Trecho da página:
__________
A Tv não mostra, não fala, não revela.
Pessoas morreram durante a confusão por comida, é o que nos dizem com suas vozes sérias mas ainda bastante amenas.
Vai começar a novela? Tá demorado esse Jornal Nacional de hoje, nossa. Ah, acabou. Ufa.
A fúria com que se tenta fabricar consenso, como coloca o linguista Noam Chomsky, é comovente. O que mais se produz no norte global é plástico e consenso. Arremessam sobre nossas cabeças as histórias que precisam vingar para que sigamos sem conseguir distinguir céu de inferno. Aceitamos. A vida é corrida. Trabalho. Pagar boletos. Tentar resistir.
Seria o caso de começarmos a falar de fake news de forma mais alargada.
__________
Alguns registros:
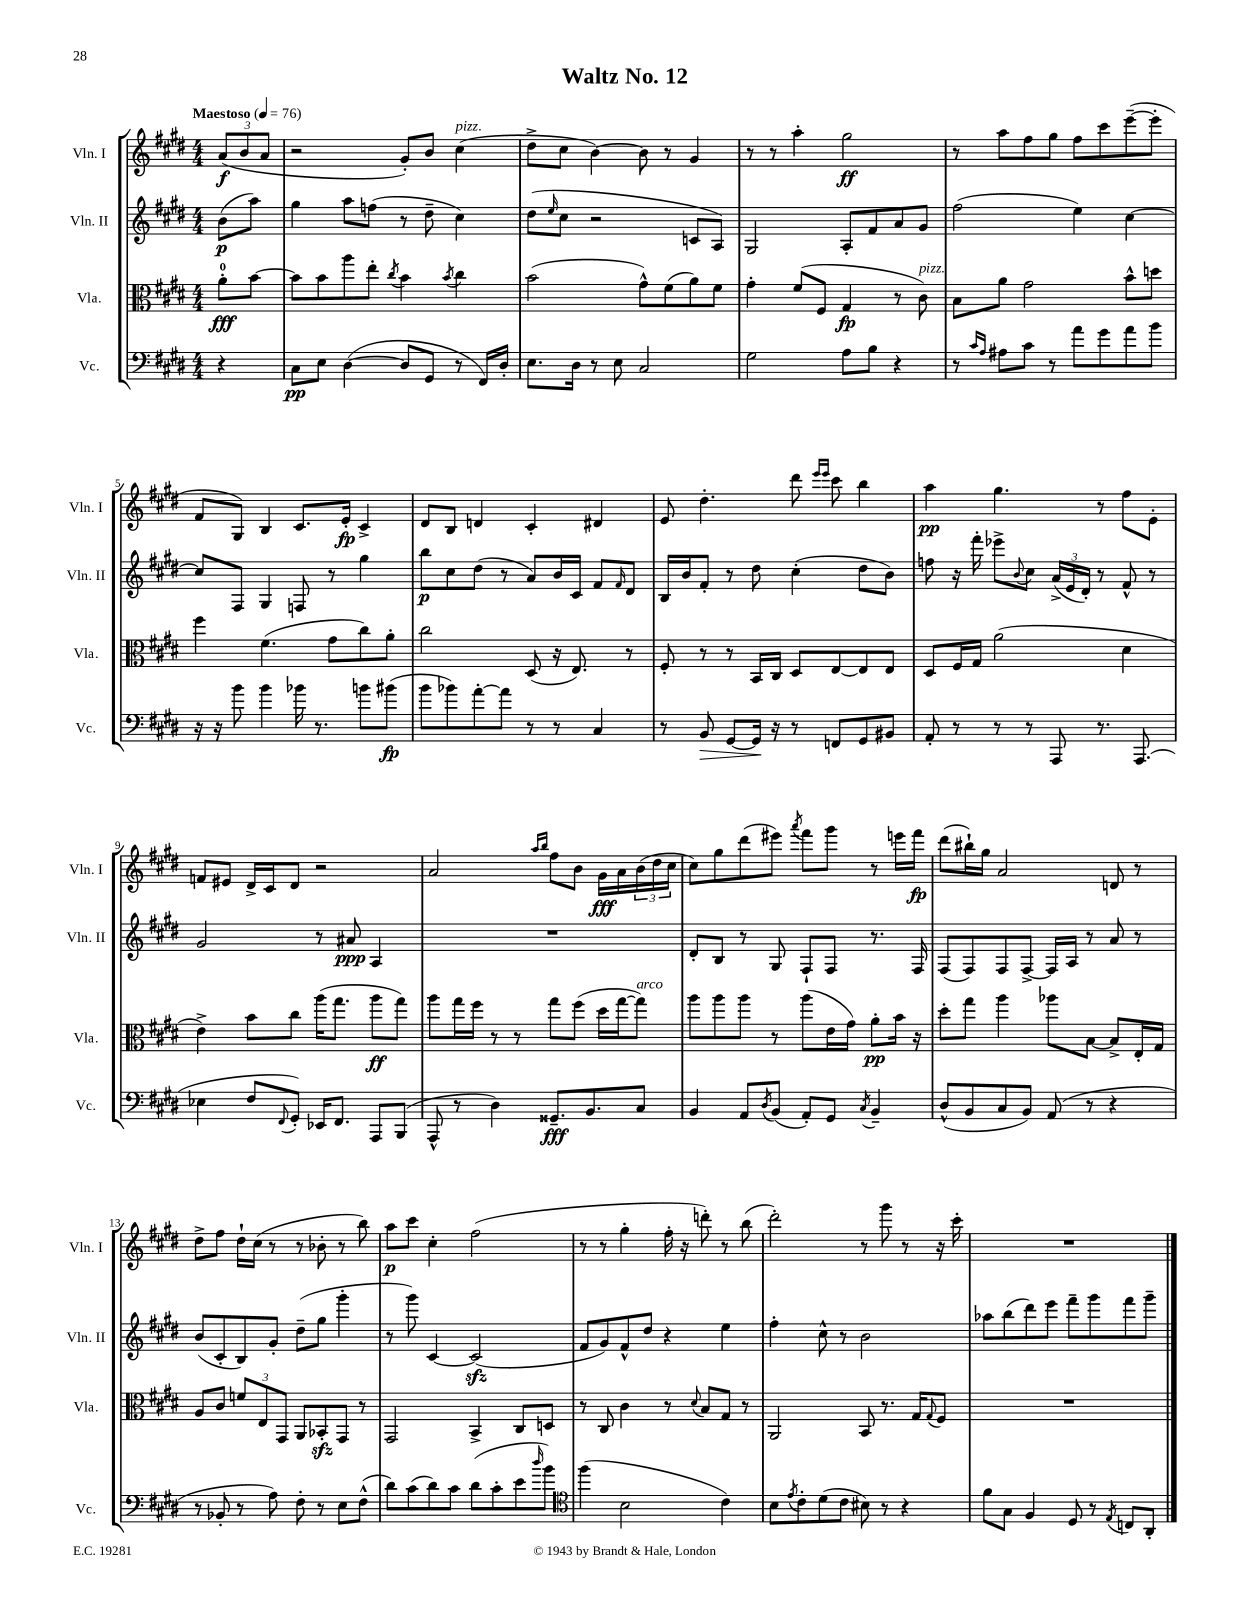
\header { title = "Waltz No. 12" }
<<
\new StaffGroup <<
\new Staff = "s0" \with { instrumentName = "Vln. I" shortInstrumentName = "Vln. I" } {
    \clef treble \key e \major \numericTimeSignature \time 4/4 \partial 4 \tempo "Maestoso" 4 = 76
    \tuplet 3/2 { a'8\f( b'8 a'8 } |
    r2 gis'8-.) b'8 cis''4^\markup { \italic "pizz." }( |
    dis''8-> cis''8 b'4~) b'8 r8 gis'4 |
    r8 r8 a''4-. gis''2\ff |
    r8 a''8 fis''8 gis''8 fis''8 cis'''8 e'''8~--( e'''8-. |
    fis'8 gis8) b4 cis'8. e'16-.\fp cis'4-> |
    dis'8 b8 d'4 cis'4-. dis'4 |
    e'8 dis''4.-. dis'''8 \grace { e'''16 e'''16 } cis'''8 b''4 |
    a''4\pp gis''4. r8 fis''8 e'8-. |
    f'8 eis'8 dis'16-> cis'16 dis'8 r2 |
    a'2 \grace { a''16 b''16 } fis''8 b'8 gis'16\fff a'16 \tuplet 3/2 { b'16( dis''16 cis''16 } |
    cis''8) gis''8 dis'''8( eis'''8) \acciaccatura { a'''8 } fis'''8 gis'''8 r8 e'''16 fis'''16\fp |
    dis'''8( bis''16-!) gis''16 a'2 d'8 r8 |
    dis''8-> fis''8 dis''16-! cis''16( r8 r8 bes'8-. r8 b''8) |
    a''8\p cis'''8 cis''4-. fis''2( |
    r8 r8 gis''4-. fis''16-. r16 d'''8-.) r8 b''8( |
    dis'''2-.) r8 gis'''8 r8 r16 cis'''16-. |
    R1 \bar "|." |
}
\new Staff = "s1" \with { instrumentName = "Vln. II" shortInstrumentName = "Vln. II" } {
    \clef treble \key e \major \numericTimeSignature \time 4/4 \partial 4
    b'8\p( a''8) |
    gis''4 a''8 f''8( r8 dis''8-- cis''4) |
    dis''8( \grace { e''16 } cis''8 r2 c'8 a8) |
    gis2 a8-. fis'8 a'8 gis'8 |
    fis''2( e''4) cis''4~ |
    cis''8 fis8 gis4 f8 r8 gis''4 |
    b''8\p cis''8 dis''8( r8 a'8) b'16 cis'16 fis'8 \grace { fis'16 } dis'8 |
    b16 b'16 fis'8-. r8 dis''8 cis''4-.( dis''8 b'8) |
    f''8 r16 fis'''16-. ees'''8-> \appoggiatura { b'8 } cis''8 \tuplet 3/2 { a'16->( e'16 dis'16-.) } r8 fis'8-^ r8 |
    gis'2 r8 ais'8\ppp a4 |
    R1 |
    dis'8-. b8 r8 gis8 fis8-! fis8 r8. fis16 |
    fis8( fis8) fis8 fis8~-> fis16 a16 r8 a'8 r8 |
    b'8( cis'8-. b8) gis'8-. dis''8--( gis''8 gis'''4-. |
    r8 gis'''8) cis'4~ cis'2\sfz( |
    fis'8 gis'8) fis'8-^ dis''8 r4 e''4 |
    fis''4-. cis''8-^ r8 b'2 |
    aes''8 b''8( dis'''8) e'''8 fis'''8-- gis'''8 fis'''8 gis'''8-- \bar "|." |
}
\new Staff = "s2" \with { instrumentName = "Vla." shortInstrumentName = "Vla." } {
    \clef alto \key e \major \numericTimeSignature \time 4/4 \partial 4
    a'8-0-.\fff b'8~ |
    b'8 b'8 a''8 e''8-. \acciaccatura { cis''8 } b'4 \acciaccatura { b'8 } cis''4 |
    b'2( gis'8-^) fis'8( a'8) fis'8 |
    gis'4-. fis'8( fis8 gis4\fp r8 cis'8^\markup { \italic "pizz." }) |
    b8 a'8 gis'2 b'8-^ d''8 |
    fis''4 fis'4.( gis'8 cis''8) a'8-. |
    cis''2 dis8( r16 e8.) r8 |
    fis8-. r8 r8 b,16 cis16 dis8 e8~ e8 e8 |
    dis8 fis16 gis16 a'2( dis'4 |
    e'4->) b'8 cis''8 a''16( gis''8. a''8\ff gis''8) |
    a''8 gis''16 fis''16 r8 r8 gis''8 fis''8( dis''16 gis''16~ gis''8^\markup { \italic "arco" }) |
    a''8 a''8 a''8 r8 a''8( e'16 gis'16) a'8-.\pp b'16 r16 |
    dis''8-. gis''8 a''4 aes''8 b8~ b8-> e16-. gis16 |
    a8 cis'8 \tuplet 3/2 { f'8 e8 gis,8 } a,8 bes,8-.\sfz gis,8 r8 |
    gis,2 b,4-> cis8 d8 |
    r8 cis8 cis'4 r8 \appoggiatura { dis'8 } b8 gis8 r8 |
    a,2 b,8 r8. gis16 \appoggiatura { gis8 } fis8 |
    R1 \bar "|." |
}
\new Staff = "s3" \with { instrumentName = "Vc." shortInstrumentName = "Vc." } {
    \clef bass \key e \major \numericTimeSignature \time 4/4 \partial 4
    r4 |
    cis8\pp e8 dis4~( dis8 gis,8 r8 fis,16) dis16-. |
    e8. dis16 r8 e8 cis2 |
    gis2 a8 b8 r4 |
    r8 \grace { cis'16 a16 } ais8 cis'8 r8 a'8 gis'8 a'8 b'8 |
    r16 r16 b'8 b'4 bes'16 r8. b'8 bis'8\fp( |
    b'8 bes'8) a'8~-. a'8 r8 r8 cis4 |
    r8 b,8\> gis,8~ gis,16\! r16 r8 f,8 gis,8 bis,8 |
    a,8-. r8 r8 r8 a,,8 r8. a,,8.( |
    ees4 fis8 \appoggiatura { fis,8 } gis,8-.) ees,16 fis,8. a,,8 b,,8( |
    a,,8-^ r8 dis4) gisis,8.--\fff b,8. cis8 |
    b,4 a,8 \acciaccatura { dis8 } b,8( a,8-.) gis,8 \acciaccatura { cis8 } b,4-- |
    dis8-^( b,8 cis8 b,8) a,8( r8 r4 |
    r8 bes,8-. r8 a8) fis8-. r8 e8 fis8-^( |
    dis'8) cis'8( dis'8) cis'8 dis'8( cis'8-. e'8 \grace { dis''16 } b'8) |
    \clef tenor fis''4( b2 cis'4) |
    b8 \acciaccatura { e'8 } cis'8-. dis'8( cis'8 bis8) r8 r4 |
    fis'8 gis8 fis4 dis8 r8 \acciaccatura { e8 } c8 a,8-. \bar "|." |
}
>>
>>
__________
Conjunto de tarefas:
a) Transcreva o texto sobre o jornalismo da TV, começando em "Pessoas morreram durante" e indo até "Ah, acabou. Ufa.".
b) De acordo com o texto sobre o jornalismo da TV, o que mais se produz no norte global?
c) Escreva a continuação do texto sobre o jornalismo da TV, começando logo depois da última frase mostrada.
Os registros vêm de outra fonte.

Lista de respostas:
a)
Pessoas morreram durante a confusão por comida, é o que nos dizem com suas vozes sérias mas ainda bastante amenas.
Vai começar a novela? Tá demorado esse Jornal Nacional de hoje, nossa. Ah, acabou. Ufa.

b) Plástico e consenso.

c)
O que acontece nas favelas e periferias do Brasil exatamente? Por que a polícia tem o direito de entrar atirando? Por que aceitamos tão passivamente que pessoas sejam assim exterminadas? Não nos enojamos que a televisão fale na cara dura do direito de ir e vir de manifestantes de inclinações nazifascistas mas não ligue que jovens negros não possam circular livremente pelos bairros ricos desse país à noite? Não nos importamos que mulheres não possam circular livremente pela cidade, pelo transporte público, em suas casas, sem correr o risco de serem abusadas? A TV se importa com o direito de ir e vir dos manifestantes indo para a Paulista defender a tortura e com nada mais. Deixem os fascistas circularem em paz!
Não somos capazes de olhar para o passado e tirar dele o exato momento em que precisamos nos levantar e berrar? Nos achamos assim tão diferentes dos oficiais nazistas, dos sul-africanos brancos do Apartheid, dos senhores e das sinhás de pessoas escravizadas, das mulheres dos oficiais nazistas que seguiam servindo o jantar em louça chinesa enquanto ali ao lado judeus eram queimados vivos? Dos colonizadores que invadiram as Américas e aniquilaram culturas e civilizações?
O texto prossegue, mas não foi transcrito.